If students have been interested by anything in this interview, how can they actually get involved in local politics?
Stevens, naturally, took a Green Party angle to the question, playing up his campaign Instagram, MarkStevensHQ, as well as plugging the Warwick Greens’ own account: “That will actually get you into a lot more material specific to student life, and specific to the campaign at the moment.”
He hugely stressed the need to register to vote, and to get out and vote, if eligible, on the day itself, “because literally every vote will count”. Stevens claimed that the Greens came a “close second” at the last election in 2021 (the Conservatives, it should be noted, won more than twice the total of the Greens, with 1,450 votes), and that this time every single vote will make a difference. If successful, students can “displace the people who are really what I call career politicians”, he said, “instead of people who genuinely care and make a difference”.
From a community aspect, Stevens referred back to the new Warwick society: “Reach out to Jacob and Will […], and they’ll connect you with other folks in the group.” The Young Greens, the Green Party’s youth wing, are another “great opening” for getting involved in wider local politics, he opined. In essence, it is that degree of acting on a collective level which is so important, “because that’s where real things change”.
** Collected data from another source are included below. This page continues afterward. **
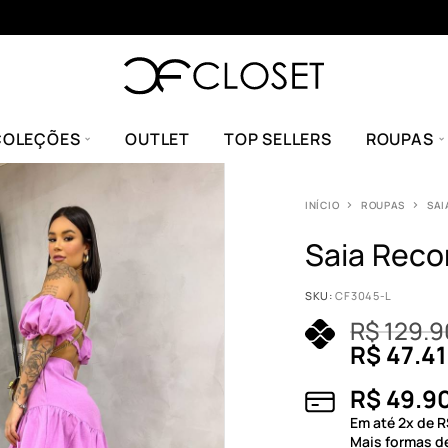
COLEÇÕES
OUTLET
TOP SELLERS
ROUPAS
INÍCIO
ROUPAS
SAI
Saia Reco
SKU:
CF3045-L
R$
129.9
R$
47.41
R$
49.9
Em até
2
x de
R
Mais formas 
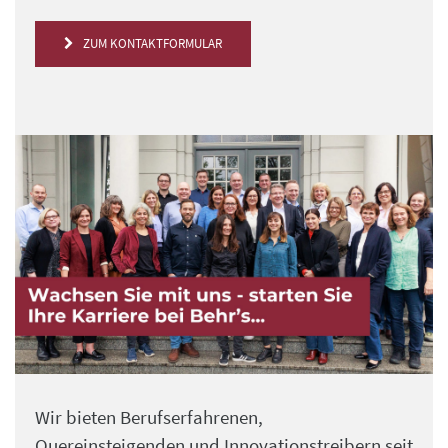
ZUM KONTAKTFORMULAR
Wir bieten Berufserfahrenen,
Quereinsteigenden und Innovationstreibern seit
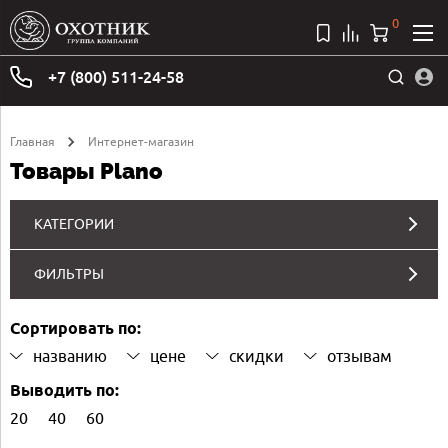
0
+7 (800) 511-24-58
Главная
Интернет-магазин
Товары Plano
КАТЕГОРИИ
ФИЛЬТРЫ
Сортировать по:
названию
цене
скидки
отзывам
Выводить по:
20
40
60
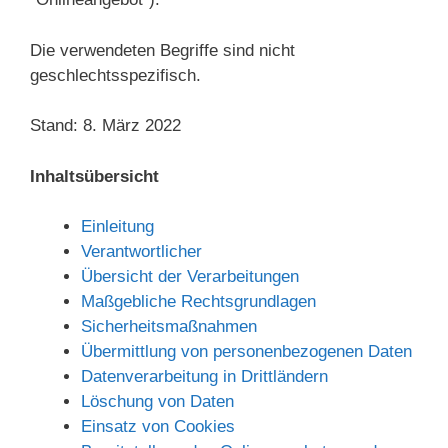
Die verwendeten Begriffe sind nicht
geschlechtsspezifisch.
Stand: 8. März 2022
Inhaltsübersicht
Einleitung
Verantwortlicher
Übersicht der Verarbeitungen
Maßgebliche Rechtsgrundlagen
Sicherheitsmaßnahmen
Übermittlung von personenbezogenen Daten
Datenverarbeitung in Drittländern
Löschung von Daten
Einsatz von Cookies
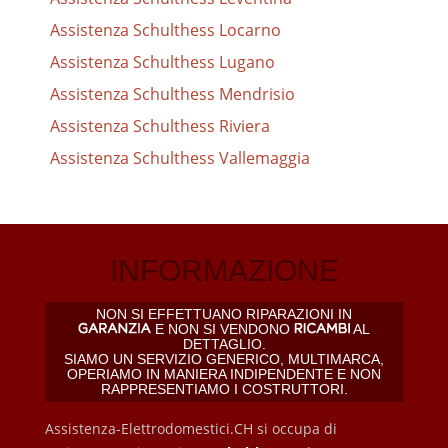
Assistenza Schulthess Locarno
Assistenza Schulthess Lugano
Assistenza Schulthess Mendrisio
Assistenza Schulthess Riviera
Assistenza Schulthess Vallemaggia
INFORMAZIONE
NON SI EFFETTUANO RIPARAZIONI IN
E NON SI VENDONO
AL
DETTAGLIO.
SIAMO UN SERVIZIO GENERICO, MULTIMARCA,
OPERIAMO IN MANIERA INDIPENDENTE E NON
RAPPRESENTIAMO I COSTRUTTORI.
Assistenza-Elettrodomestici.CH si occupa di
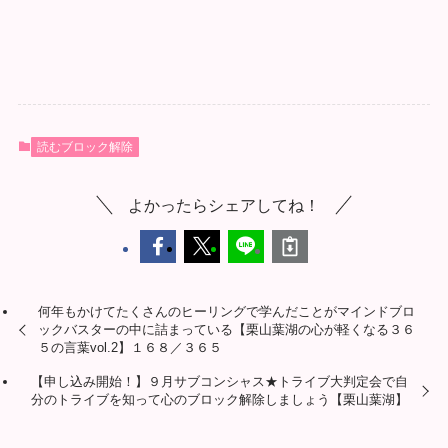
読むブロック解除
よかったらシェアしてね！
何年もかけてたくさんのヒーリングで学んだことがマインドブロ
ックバスターの中に詰まっている【栗山葉湖の心が軽くなる３６
５の言葉vol.2】１６８／３６５
【申し込み開始！】９月サブコンシャス★トライブ大判定会で自
分のトライブを知って心のブロック解除しましょう【栗山葉湖】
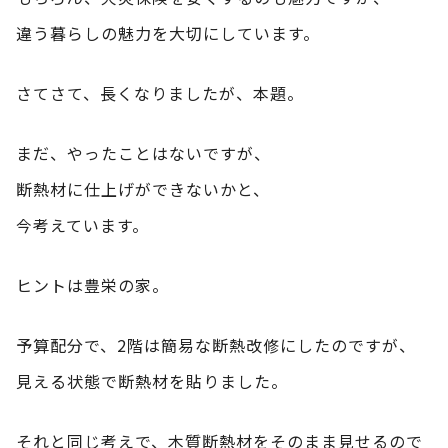
違う暮らしの魅力を大切にしています。
さてさて、長くなりましたが、本題。
まだ、やったことはないですが、
断熱材に仕上げができないかと、
今考えています。
ヒントは豊栄の家。
予算配分で、2階は簡易な断熱改修にしたのですが、
見える状態で断熱材を貼りました。
それと同じ考えで、木質断熱材をそのまま見せるので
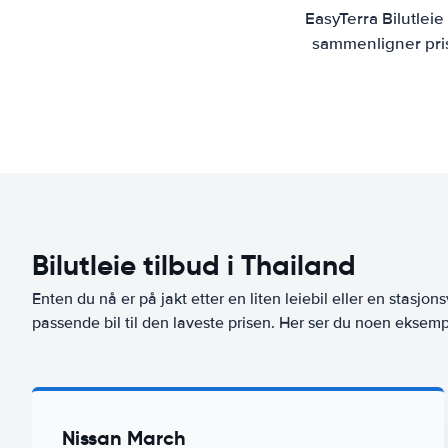
EasyTerra Bilutlei
sammenligner prise
Bilutleie tilbud i Thailand
Enten du nå er på jakt etter en liten leiebil eller en stasjons
passende bil til den laveste prisen. Her ser du noen eksempl
Nissan March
Mark Stevens closed the interview with his pitch to the readers as embodying a voice for student interests: “You know, I’m all about giving that voice to people, and making sure that voice is heard at whatever level is appropriate.” His candidacy, he acclaimed, is about action, and that his “genuine care” for the area is evident in his involvement locally. Stevens is a member of the Kenilworth Lions, a service club and local charity, as well as a trustee for the children’s charity KidsOut. He also noted that his current position as a town councillor is a volunteer role, without pay (though councillors do receive an annual allowance to reimburse for council duties).
Supporting community actors, he said, “is key to making a difference”, because of the importance community holds: “That’s what makes your life better when you’re actually at university in Warwickshire, and it’s a perfect catalyst for your life going forward in terms of change as well.” He ended by urging readers to reach out to him directly, through the Green Society or via his Instagram.
“Tell me what you want to do, tell me what you care about, and how you want to get involved. You’re very welcome to join the quest,” he finished with a grin.
Mark Stevens is a candidate for Lapworth and West Kenilworth in the Warwickshire County Council elections. All candidates for the seat can be found here.
Watch the video interview here.
Polls will open on 1 May at 7am, and close at 10pm. You must have a valid form of ID, and be registered to vote.